The second option was still not exactly a passive income for the end buyer (and a lot of risks), so the prospective investor would be unlikely to agree to an income of less than 10% per annum. Assuming 10% is 97.2K, then the appraised value of the property was 972K.
We got a sales price of 4364 per square foot and 4418, respectively.
Checked with the market and saw a spread for finished, this level of housing, in the same neighborhood (and this is very important), from 4000 to 5500 per square foot.
After that we had a short discussion and decided that we could not go wrong if we took the price of 4600 per square meter as a basis for calculations – that’s with a margin so we could go down even to the minimum 4364 – which is a significant argument, worth more than 50K, in negotiations.
After such a mathematical exercise, it remained to conclude – so how much would such an investment bring, and for how long? With an investment of 650K and a sales value of 960K, it worked out perfectly – 310K, which was +47.7% to the capital invested.
However, the guys, although they couldn’t guarantee it, assumed, and very reasonably so, that it would take about a year for the whole process, all the way through to the exit from the deal.
But Sascha thought that even if it all dragged on for two – about 25% per annum – that was pretty good, too.
It’s also important to note, of course, that these calculations don’t include taxes, but the guys at Roca Invest know their job – so this minor expense item, in this case, could be neglected. After all, a good understanding of local law and some accounting tricks – you can save very well, for example, absolutely legally and officially exempt from paying tax on the subsequent sale.
So, here we go. Remotely closed the deal to buy the building, contracted with contractors, and started the renovations. Everything spun quickly and the entire renovation, along with approvals and commissioning, took six months.
Earlier in the fall, Sacha flew to Lisbon with his family. It turned out that even with covid – it’s possible if you work with a good partner – who will both send the necessary invitations, and meet and settle in. Since then, Sacha has been in Portugal, in the town of Cascais, not far from where his debut investment shines with new painted sides.
Today, Sasha is in for a pleasant chore — furnishing the brand-new apartments. This, with great enthusiasm and expertise, has been taken care of by his wife Marina. No one doubts that everything will be very stylish. Sasha is confident that it will not take more than a month to finally cut the ribbon and receive the first visitors.
There will then follow the handing over of the facility – plenty of young families wanting to live in a cozy, dynamic, beautiful and healthy Portugal. Well, the cherry on the cake will be getting out of the deal and finding new investment achievements. Yes, that’s exactly what Sasha has been going for so long.
The pandemic has opened the eyes of people around the world to the possibilities of remote work. You no longer have to huddle in big cities–you can enjoy life outdoors, breathing in the salty air of the ocean, feeling its power and the freedom it fully shares with you.
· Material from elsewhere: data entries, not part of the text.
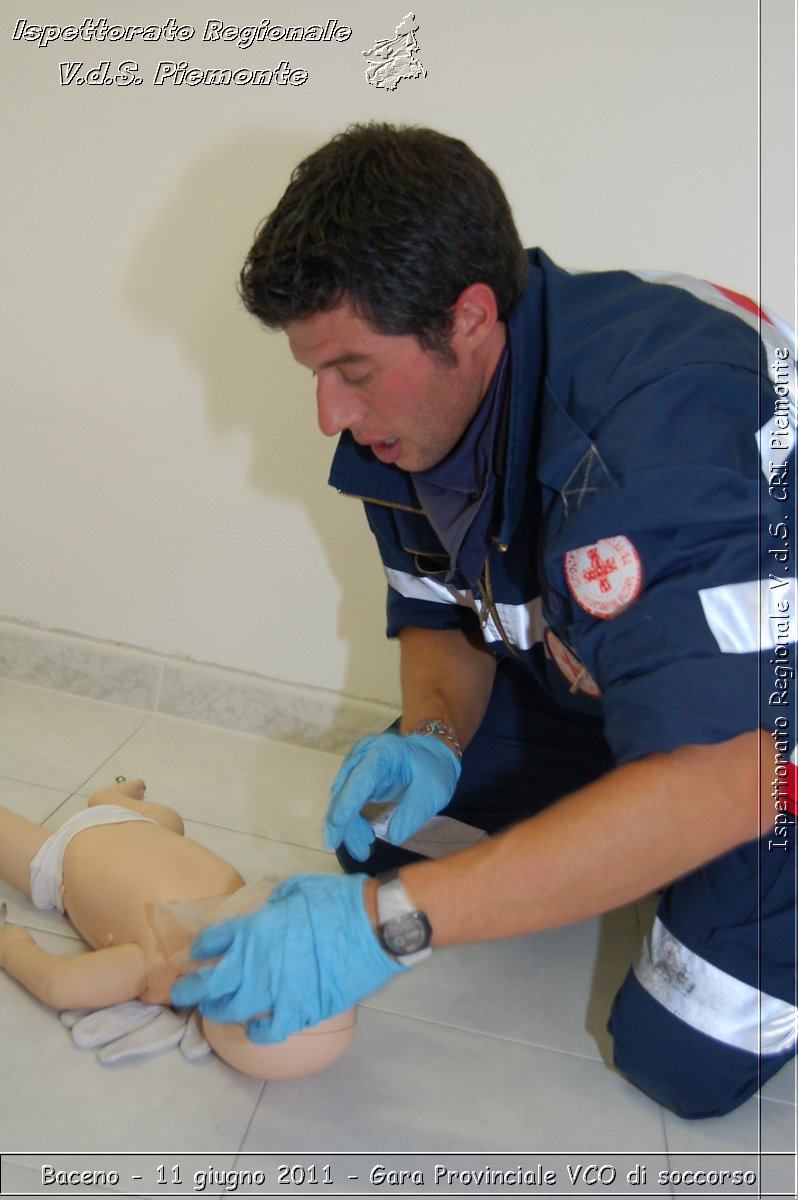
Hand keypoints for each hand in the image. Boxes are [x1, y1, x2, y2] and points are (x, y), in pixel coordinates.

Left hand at [171, 873, 404, 1043]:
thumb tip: (266, 908)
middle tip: (182, 992)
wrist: (371, 928)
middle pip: (207, 984)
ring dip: (216, 1010)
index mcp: (251, 930)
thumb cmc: (335, 902)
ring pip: (229, 1011)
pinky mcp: (296, 1012)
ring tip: (214, 1010)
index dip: (202, 947)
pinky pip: (265, 1031)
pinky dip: (256, 1031)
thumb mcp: (297, 887)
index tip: (199, 952)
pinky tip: (253, 1028)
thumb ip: (272, 901)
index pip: (211, 942)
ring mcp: (272, 993)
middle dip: (188, 989)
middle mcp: (252, 965)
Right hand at [325, 732, 461, 860]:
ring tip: (363, 851)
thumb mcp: (433, 791)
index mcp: (385, 751)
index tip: (338, 823)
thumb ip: (414, 812)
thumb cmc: (434, 771)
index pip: (361, 778)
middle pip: (344, 790)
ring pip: (340, 799)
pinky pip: (345, 802)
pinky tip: (362, 837)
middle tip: (360, 853)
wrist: (432, 758)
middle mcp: (363, 754)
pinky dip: (351, 822)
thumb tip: (394, 837)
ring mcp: (356, 764)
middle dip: (345, 824)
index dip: (347, 801)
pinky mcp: (354, 776)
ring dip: (348, 828)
This is how Sacha decided for himself to tie his fate to this beautiful place of our planet, Portugal.
The student’s daughter has stayed in Moscow for now but is going to visit her parents in the spring. Sasha hopes for good.
Late at night, as I was taking my final notes at our favorite cliffside cafe, writing down his story, Sasha, gazing out into the distant ocean with a smile, remarked, “You know, and yet it is true what they say – happiness smiles on those who smile toward it.”